Requirement:
Among the entries below, take the line with "벡터는 공간에서 한 점을 나타낸다." and the line with "Listing Count Month-Over-Month", and output them and every line between them exactly, with nothing else.

********

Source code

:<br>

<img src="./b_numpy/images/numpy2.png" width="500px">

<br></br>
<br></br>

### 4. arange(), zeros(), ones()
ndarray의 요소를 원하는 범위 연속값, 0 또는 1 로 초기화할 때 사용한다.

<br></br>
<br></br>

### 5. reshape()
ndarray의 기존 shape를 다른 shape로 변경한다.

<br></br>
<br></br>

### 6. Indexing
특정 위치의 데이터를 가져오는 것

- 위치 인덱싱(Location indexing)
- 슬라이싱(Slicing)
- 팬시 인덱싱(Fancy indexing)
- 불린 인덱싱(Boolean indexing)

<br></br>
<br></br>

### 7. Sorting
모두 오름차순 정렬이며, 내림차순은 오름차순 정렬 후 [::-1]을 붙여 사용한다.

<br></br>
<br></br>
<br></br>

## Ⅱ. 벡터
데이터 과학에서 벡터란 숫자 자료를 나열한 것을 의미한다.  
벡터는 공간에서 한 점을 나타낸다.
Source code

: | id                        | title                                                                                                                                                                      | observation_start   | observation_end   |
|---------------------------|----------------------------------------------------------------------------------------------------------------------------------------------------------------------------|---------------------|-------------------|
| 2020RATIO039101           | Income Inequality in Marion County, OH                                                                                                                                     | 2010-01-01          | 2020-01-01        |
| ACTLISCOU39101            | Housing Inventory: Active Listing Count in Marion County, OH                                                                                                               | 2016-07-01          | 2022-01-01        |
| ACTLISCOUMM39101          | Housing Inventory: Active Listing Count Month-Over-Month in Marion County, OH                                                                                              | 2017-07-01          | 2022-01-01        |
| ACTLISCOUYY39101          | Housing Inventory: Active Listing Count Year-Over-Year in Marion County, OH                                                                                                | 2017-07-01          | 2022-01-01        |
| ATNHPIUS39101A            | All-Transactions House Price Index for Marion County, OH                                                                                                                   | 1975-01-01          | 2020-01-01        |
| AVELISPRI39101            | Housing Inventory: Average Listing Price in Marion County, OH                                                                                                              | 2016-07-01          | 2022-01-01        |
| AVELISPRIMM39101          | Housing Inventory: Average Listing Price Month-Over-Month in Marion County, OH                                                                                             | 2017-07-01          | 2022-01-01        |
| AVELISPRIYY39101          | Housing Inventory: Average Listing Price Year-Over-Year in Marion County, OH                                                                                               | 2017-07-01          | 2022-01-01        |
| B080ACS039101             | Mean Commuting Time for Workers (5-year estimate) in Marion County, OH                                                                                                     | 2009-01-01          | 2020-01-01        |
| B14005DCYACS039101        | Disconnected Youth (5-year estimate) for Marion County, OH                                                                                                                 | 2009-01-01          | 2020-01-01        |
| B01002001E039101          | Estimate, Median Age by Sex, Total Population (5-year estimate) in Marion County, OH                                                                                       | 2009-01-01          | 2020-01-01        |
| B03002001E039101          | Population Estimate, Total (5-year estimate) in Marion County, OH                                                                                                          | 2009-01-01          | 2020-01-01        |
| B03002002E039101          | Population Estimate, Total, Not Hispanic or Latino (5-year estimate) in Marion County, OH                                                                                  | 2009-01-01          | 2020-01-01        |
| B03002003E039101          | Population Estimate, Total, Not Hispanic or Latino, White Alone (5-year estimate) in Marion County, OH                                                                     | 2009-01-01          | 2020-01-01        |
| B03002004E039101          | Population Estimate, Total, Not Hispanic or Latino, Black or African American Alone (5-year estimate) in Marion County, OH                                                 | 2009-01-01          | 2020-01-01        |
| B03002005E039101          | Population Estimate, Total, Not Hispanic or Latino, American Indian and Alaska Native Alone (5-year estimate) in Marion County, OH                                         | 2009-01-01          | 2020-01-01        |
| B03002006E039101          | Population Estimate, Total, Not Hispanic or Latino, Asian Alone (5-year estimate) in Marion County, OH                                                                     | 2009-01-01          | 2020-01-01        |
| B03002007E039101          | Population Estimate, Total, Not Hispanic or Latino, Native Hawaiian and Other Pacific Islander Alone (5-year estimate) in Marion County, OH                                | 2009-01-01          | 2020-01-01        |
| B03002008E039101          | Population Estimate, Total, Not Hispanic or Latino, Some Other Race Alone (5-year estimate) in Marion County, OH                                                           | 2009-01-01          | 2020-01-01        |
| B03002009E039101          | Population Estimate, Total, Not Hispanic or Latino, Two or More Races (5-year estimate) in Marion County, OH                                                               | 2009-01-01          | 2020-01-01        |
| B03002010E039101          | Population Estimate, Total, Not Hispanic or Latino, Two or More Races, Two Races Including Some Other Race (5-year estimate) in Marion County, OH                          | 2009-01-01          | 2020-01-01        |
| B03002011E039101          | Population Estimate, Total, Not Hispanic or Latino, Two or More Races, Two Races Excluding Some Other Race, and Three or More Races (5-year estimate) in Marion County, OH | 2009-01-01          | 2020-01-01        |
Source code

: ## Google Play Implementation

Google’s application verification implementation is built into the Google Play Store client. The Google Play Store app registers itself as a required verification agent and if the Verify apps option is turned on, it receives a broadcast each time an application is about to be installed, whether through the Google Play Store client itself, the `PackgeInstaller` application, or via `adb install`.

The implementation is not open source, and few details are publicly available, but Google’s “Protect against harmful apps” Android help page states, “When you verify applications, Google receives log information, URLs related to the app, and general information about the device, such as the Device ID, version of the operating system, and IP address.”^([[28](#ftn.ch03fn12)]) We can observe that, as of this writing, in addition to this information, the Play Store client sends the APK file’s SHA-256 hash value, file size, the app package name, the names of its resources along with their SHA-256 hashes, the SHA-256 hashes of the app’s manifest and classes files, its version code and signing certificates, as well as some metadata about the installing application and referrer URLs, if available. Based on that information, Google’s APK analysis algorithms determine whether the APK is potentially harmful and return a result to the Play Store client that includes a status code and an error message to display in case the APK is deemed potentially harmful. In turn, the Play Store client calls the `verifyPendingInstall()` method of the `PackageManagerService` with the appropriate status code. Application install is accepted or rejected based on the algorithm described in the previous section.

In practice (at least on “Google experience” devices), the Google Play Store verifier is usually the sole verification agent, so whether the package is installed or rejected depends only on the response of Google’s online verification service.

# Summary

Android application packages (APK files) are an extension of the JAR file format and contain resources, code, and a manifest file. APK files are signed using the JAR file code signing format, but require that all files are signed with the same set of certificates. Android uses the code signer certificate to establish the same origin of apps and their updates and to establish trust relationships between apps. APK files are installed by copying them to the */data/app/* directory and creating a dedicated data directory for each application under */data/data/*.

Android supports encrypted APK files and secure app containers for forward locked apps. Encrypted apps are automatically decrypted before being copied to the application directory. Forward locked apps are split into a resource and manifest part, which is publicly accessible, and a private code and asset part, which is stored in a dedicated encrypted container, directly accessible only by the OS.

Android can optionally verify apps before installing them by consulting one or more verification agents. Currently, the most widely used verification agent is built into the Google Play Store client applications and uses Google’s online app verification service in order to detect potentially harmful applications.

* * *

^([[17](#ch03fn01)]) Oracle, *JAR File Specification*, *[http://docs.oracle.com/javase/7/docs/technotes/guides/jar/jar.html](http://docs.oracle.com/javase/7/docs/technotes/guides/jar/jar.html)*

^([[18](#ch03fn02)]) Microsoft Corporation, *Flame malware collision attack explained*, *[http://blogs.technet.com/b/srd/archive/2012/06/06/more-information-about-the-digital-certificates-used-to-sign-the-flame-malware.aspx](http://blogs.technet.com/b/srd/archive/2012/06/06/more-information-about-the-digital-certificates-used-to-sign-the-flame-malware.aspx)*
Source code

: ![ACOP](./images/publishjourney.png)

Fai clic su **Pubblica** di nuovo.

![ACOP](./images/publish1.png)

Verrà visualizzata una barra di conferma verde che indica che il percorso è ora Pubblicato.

********

Problem solution:
벡터는 공간에서 한 점을 나타낸다.
Source code

: | id                        | title                                                                                                                                                                      | observation_start   | observation_end   |
|---------------------------|----------------------------------------------------------------------------------------------------------------------------------------------------------------------------|---------------------|-------------------|
| 2020RATIO039101           | Income Inequality in Marion County, OH                                                                                                                                     | 2010-01-01          | 2020-01-01        |
| ACTLISCOU39101            | Housing Inventory: Active Listing Count in Marion County, OH                                                                                                               | 2016-07-01          | 2022-01-01        |
| ACTLISCOUMM39101          | Housing Inventory: Active Listing Count Month-Over-Month in Marion County, OH                                                                                              | 2017-07-01          | 2022-01-01        |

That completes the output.